Dataset excerpts:
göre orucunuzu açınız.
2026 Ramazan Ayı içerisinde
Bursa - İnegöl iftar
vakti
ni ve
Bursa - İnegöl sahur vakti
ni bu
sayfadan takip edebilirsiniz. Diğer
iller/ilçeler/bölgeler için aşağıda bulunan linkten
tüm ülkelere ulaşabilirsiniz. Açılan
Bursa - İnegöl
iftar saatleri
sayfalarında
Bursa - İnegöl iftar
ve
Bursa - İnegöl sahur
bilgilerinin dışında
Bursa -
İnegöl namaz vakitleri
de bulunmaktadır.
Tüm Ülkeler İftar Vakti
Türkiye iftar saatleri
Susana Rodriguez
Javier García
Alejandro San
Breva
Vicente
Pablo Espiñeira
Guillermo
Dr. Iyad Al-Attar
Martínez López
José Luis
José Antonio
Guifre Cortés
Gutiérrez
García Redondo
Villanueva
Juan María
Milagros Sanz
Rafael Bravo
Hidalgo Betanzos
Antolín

→ **What you have to do**: Extract every line of text from all the rows above and reproduce each one without any change.

→ **Reply**:
göre orucunuzu açınız.
2026 Ramazan Ayı içerisinde
Bursa - İnegöl iftar
vakti
ni ve
Bursa - İnegöl sahur vakti
ni bu
sayfadan takip edebilirsiniz. Diğer
iller/ilçeler/bölgeler için aşağıda bulunan linkten
tüm ülkelere ulaşabilirsiniz. Açılan
Bursa - İnegöl
iftar saatleri
sayfalarında
Bursa - İnegöl iftar
ve
Bursa - İnegöl sahur
bilgilerinin dışında
Bursa -
İnegöl namaz vakitleri
de bulunmaktadır.
Tüm Ülkeler İftar Vakti
Türkiye iftar saatleri
Susana Rodriguez
Javier García
Alejandro San
Breva
Vicente
Pablo Espiñeira
Guillermo
Dr. Iyad Al-Attar
Martínez López
José Luis
José Antonio
Guifre Cortés
Gutiérrez
García Redondo
Villanueva
Juan María
Milagros Sanz
Rafael Bravo
Hidalgo Betanzos
Antolín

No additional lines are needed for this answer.